Kutipan Pilihan:
Jangan Persempit Definisi Rezeki

Rezeki kita terasa mampet? Itu boleh jadi akibat definisi rezeki yang cupet! Begitulah kira-kira maksud sebuah kalimat yang dibagikan seorang anggota grup WA yang juga saya ikuti. Bahwa hidup kita akan sempit kalau kita mengukur rezeki hanya dari materi belaka. Sungguh pengertian yang sempit!

Betul, oh, memang betul. Saya sendiri kerap mengerucutkan definisi rezeki pada diterimanya uang atau transfer dana melalui rekening bank. Rezeki rasanya hanya berkutat pada angka nominal atau hal-hal yang bernilai duit saja.

image

Walhasil, saat uang tak kunjung hadir, ketika honor tak juga cair, atau sewaktu gagal memenangkan lomba, hati pun ciut. Jiwa terguncang lantaran peluang mendapatkan uang mendadak terbang. Saya girang sekali kalau ada orang atau teman mendekat lalu menawarkan sesuatu berbau rupiah. Namun agak lesu tatkala perjumpaan hanya berisi obrolan. Hati kecut bila hari-hari berjalan tanpa transferan.

Harga oksigen

Semua berubah saat Bumi si bungsu harus diopname pertengahan tahun lalu. Karena HB-nya turun drastis bahkan melewati ambang minimal, maka oksigen berkurang sehingga pernapasan harus disuplai melalui tabung oksigen. Jantung berdetak cepat sehingga harus dipasangkan alat ECG. Selang berseliweran. Bunyi mesin detektor di ruang HCU seolah jarum yang mengiris gendang telinga.

Saat itulah baru kutahu berapa biaya oksigen per hari untuk anak kami agar ia bisa bernapas normal kembali. Belum obat-obatan yang rutin dipasok ke dalam tubuh mungilnya.

Tujuan Latihan:
Ulangi kata demi kata bagian kutipan pilihan tentang rezeki, dari "Saat itulah baru" sampai "dalam tubuh mungilnya.".

Data yang Ditampilkan:
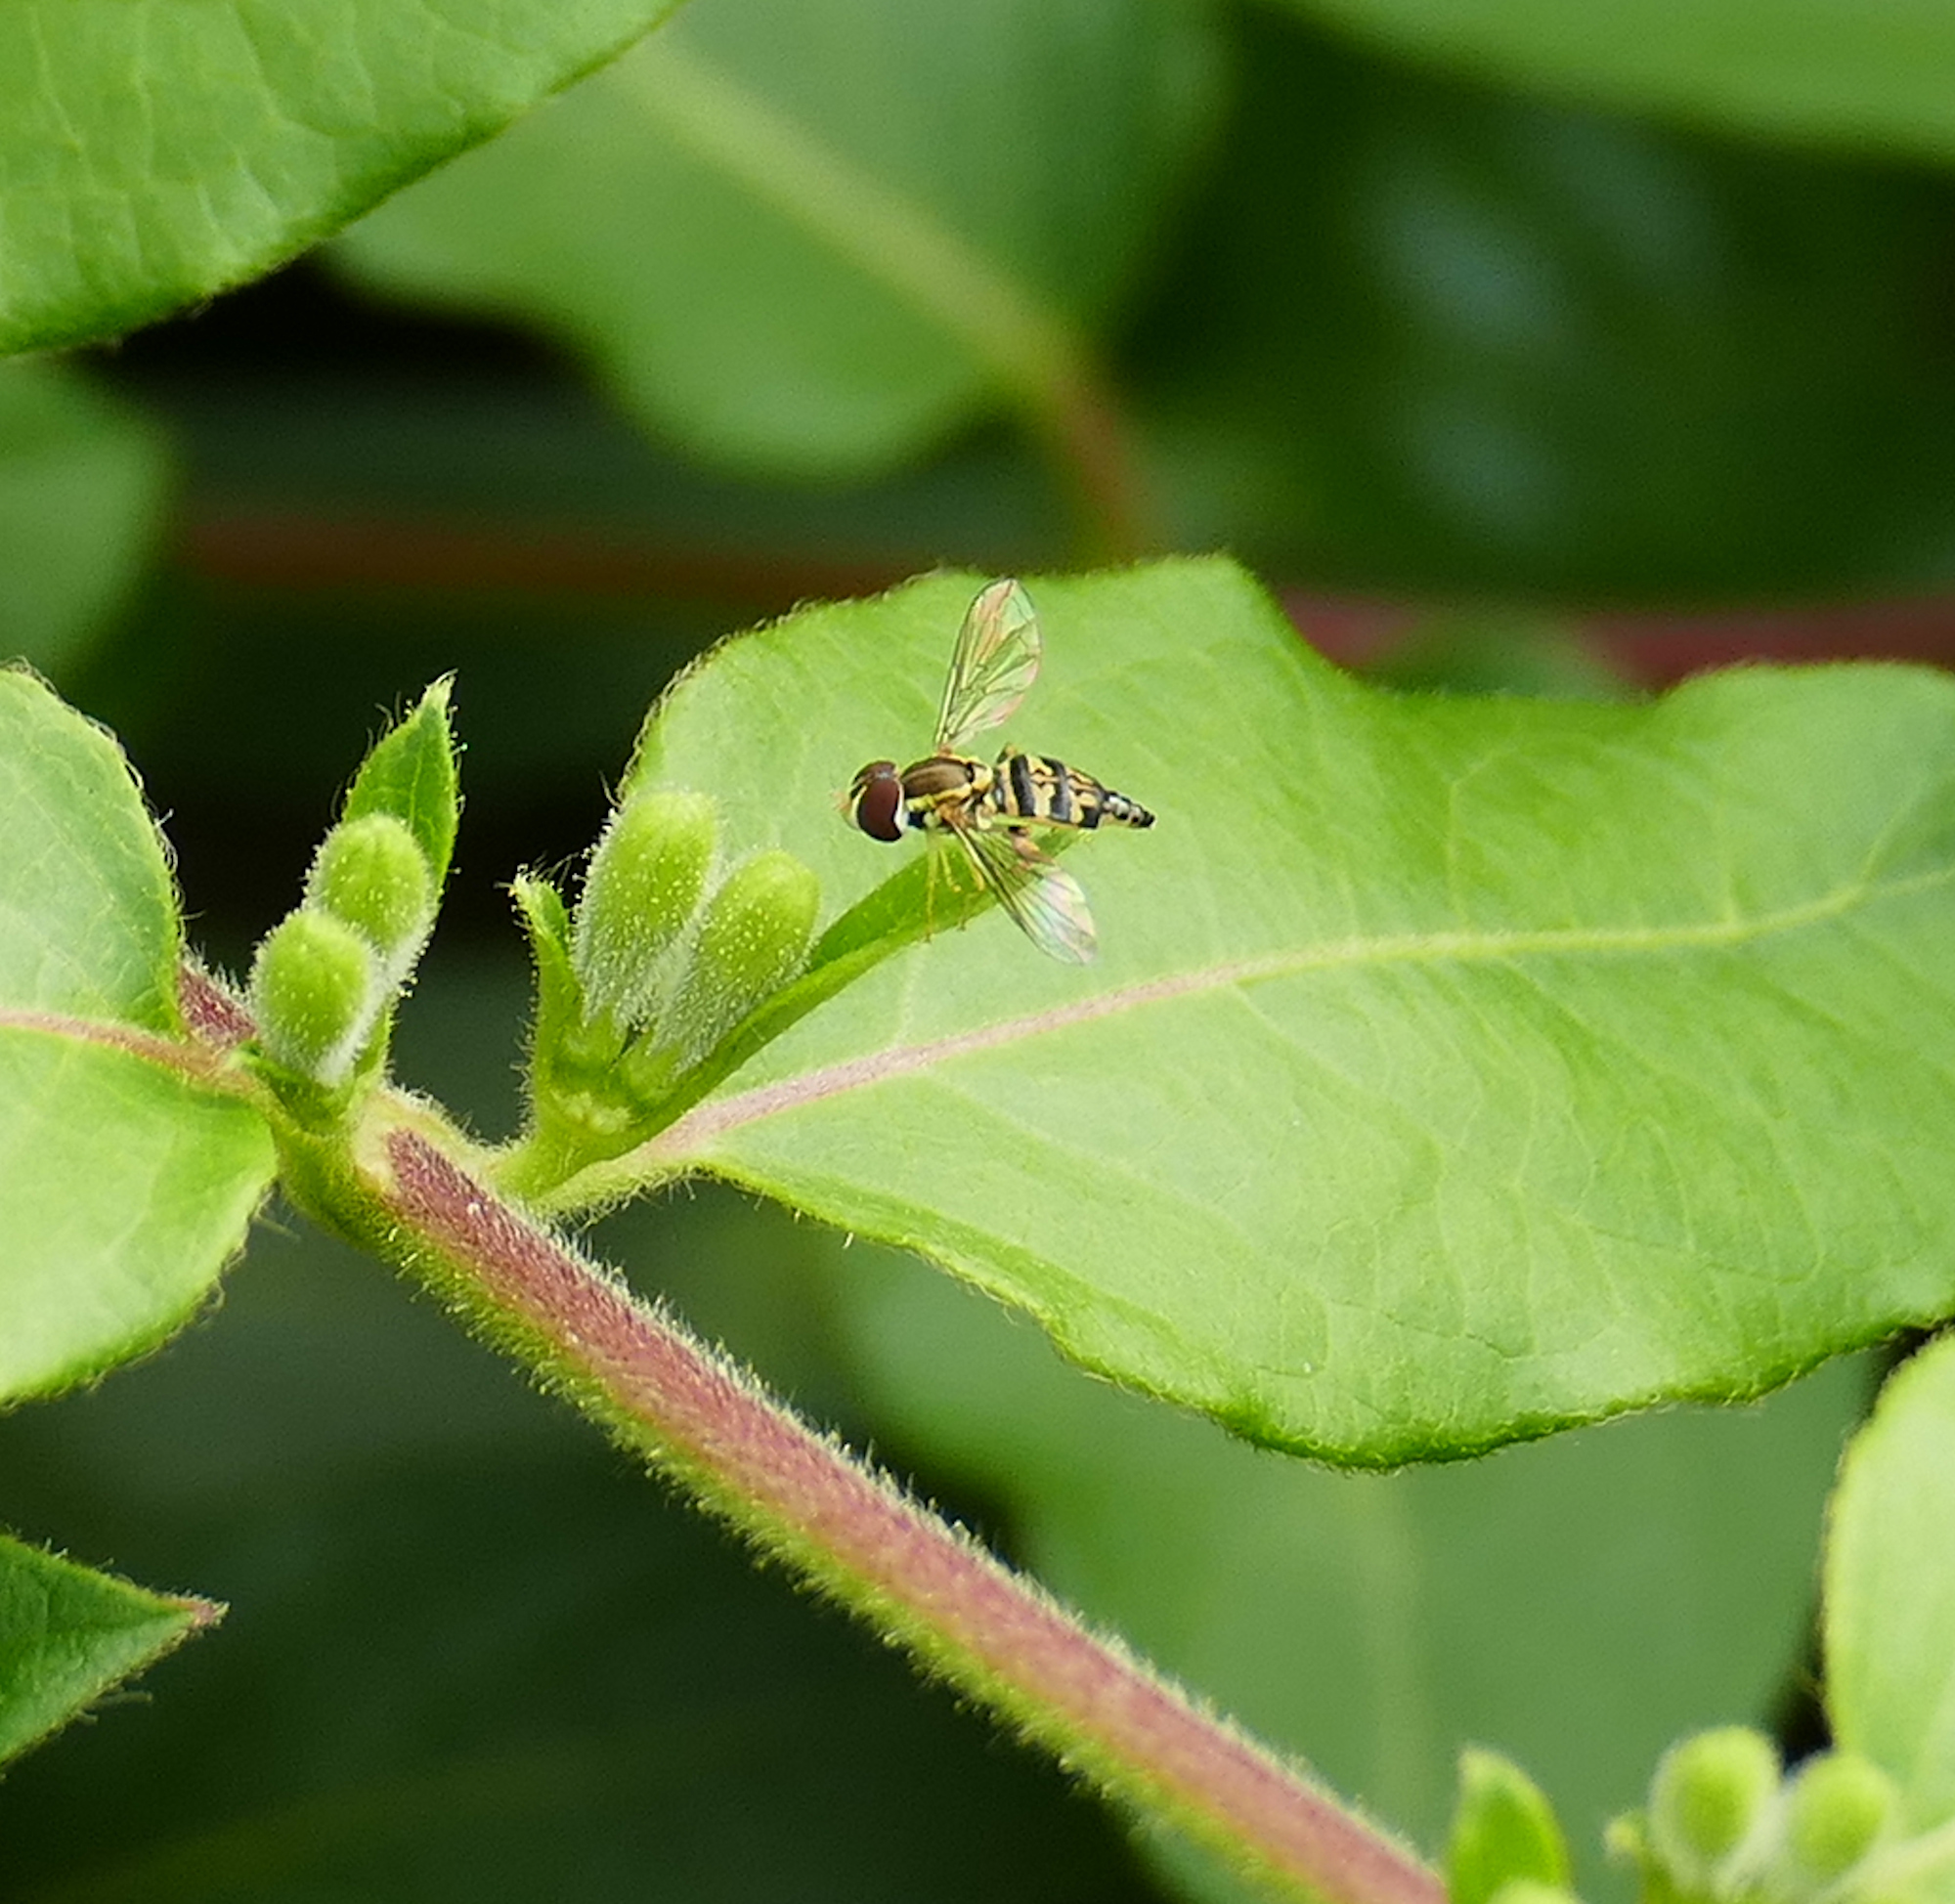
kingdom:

--

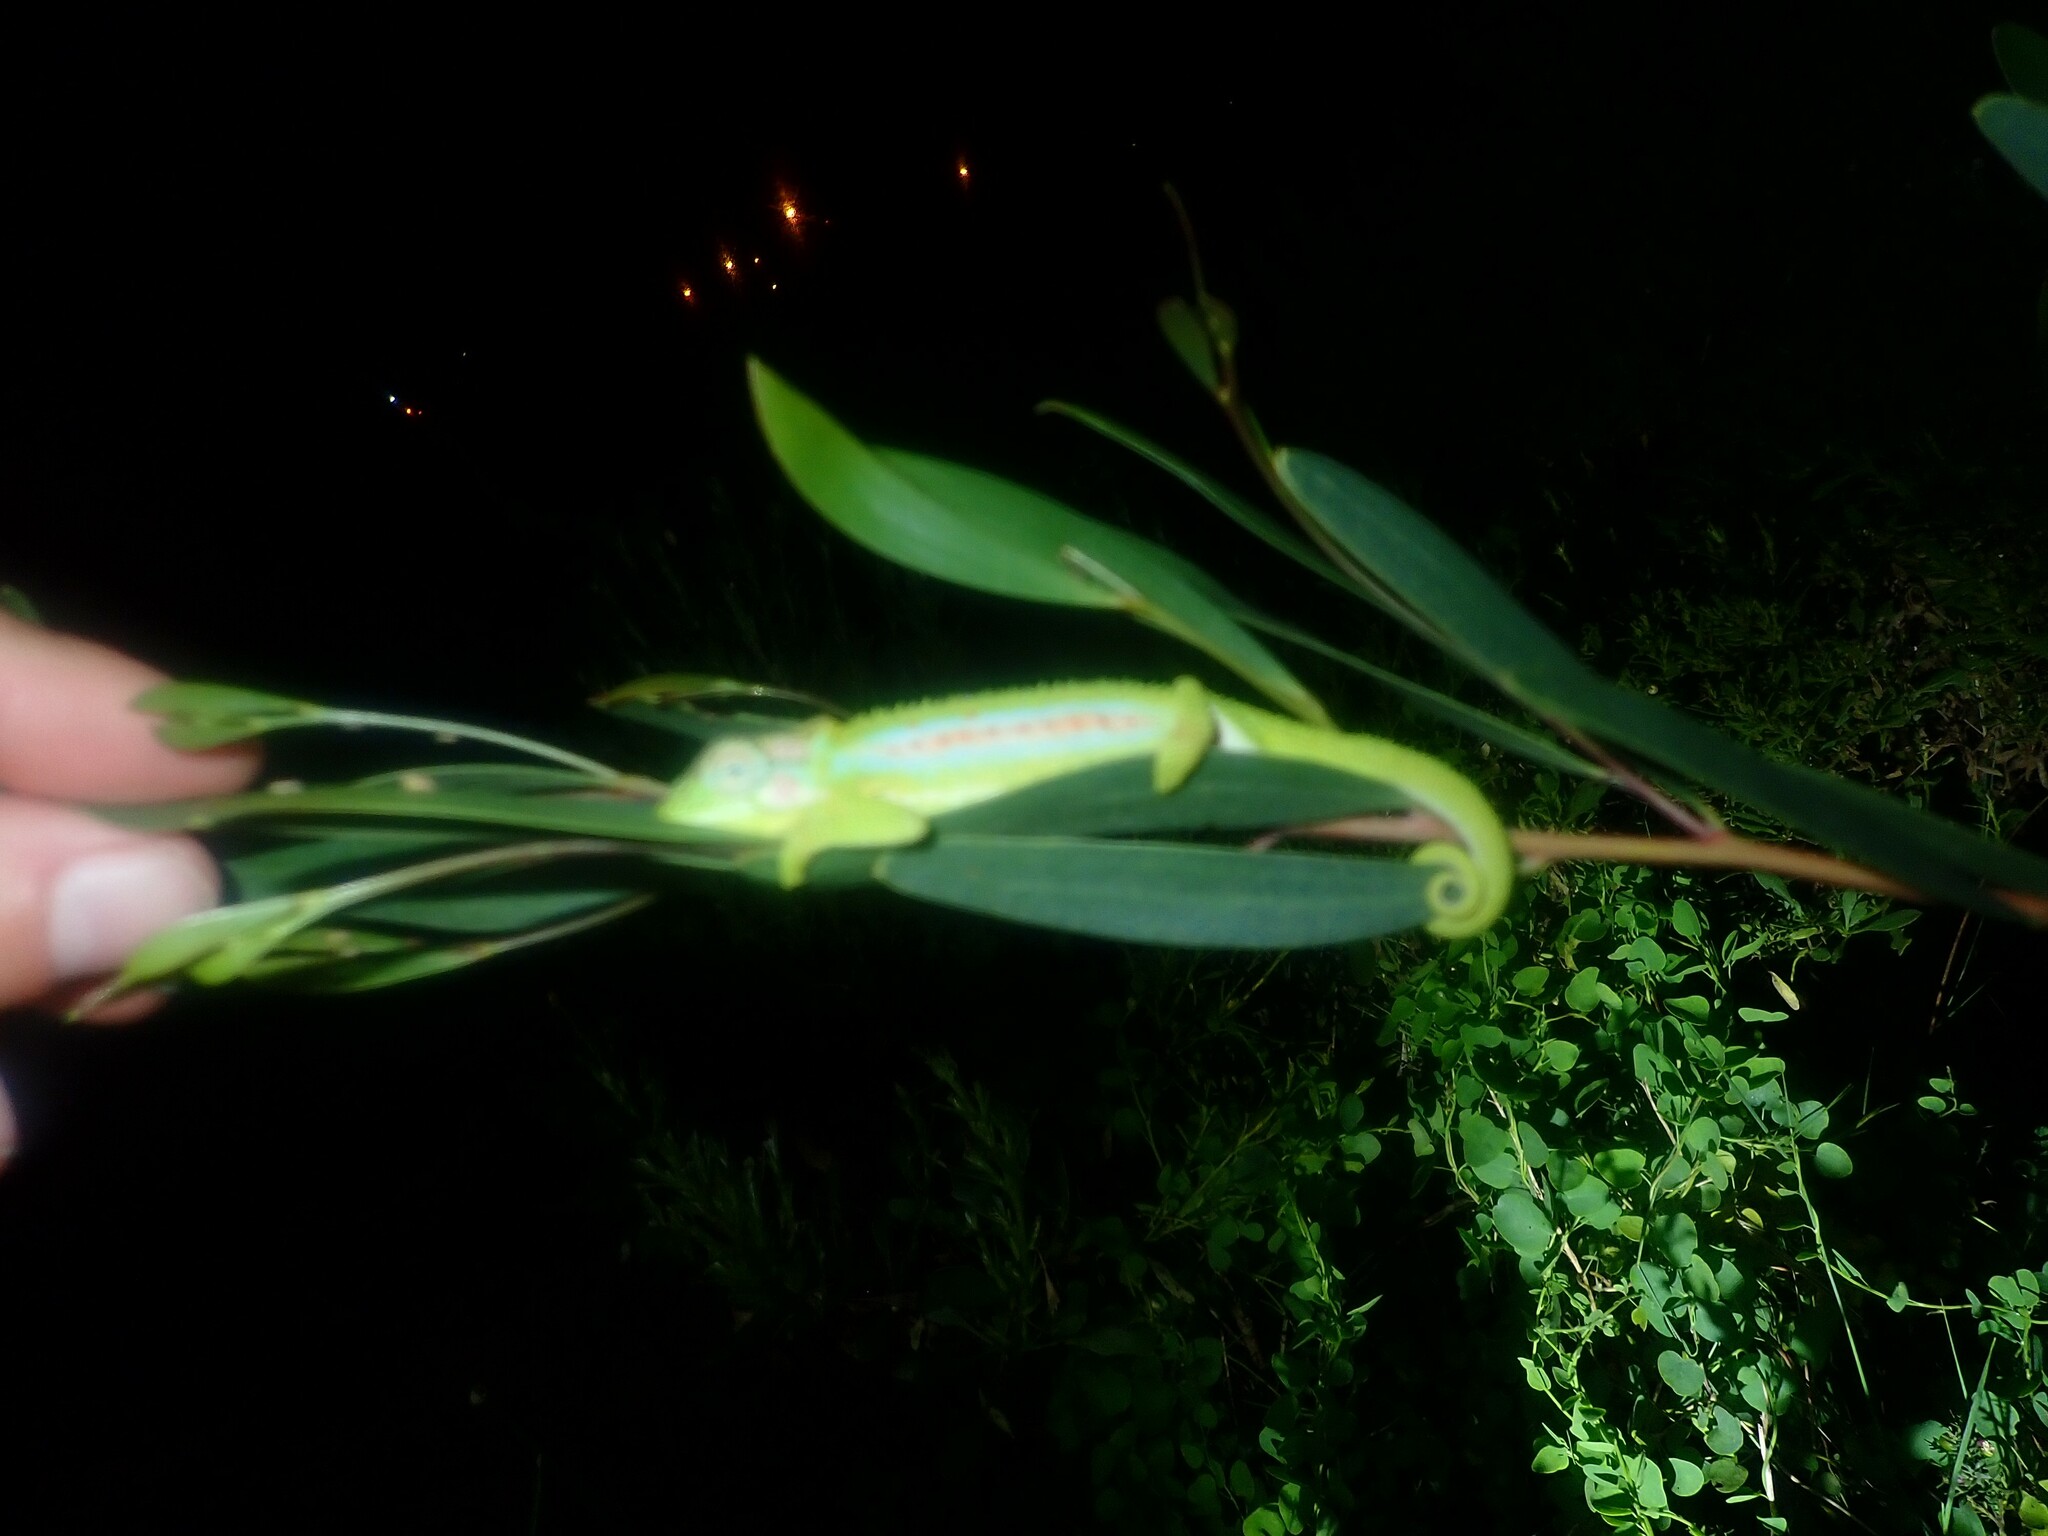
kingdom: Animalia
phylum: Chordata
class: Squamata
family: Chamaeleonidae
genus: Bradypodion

Jawaban Lengkap:
Saat itulah baru kutahu berapa biaya oksigen per hari untuk anak kami agar ia bisa bernapas normal kembali. Belum obat-obatan yang rutin dipasok ke dalam tubuh mungilnya.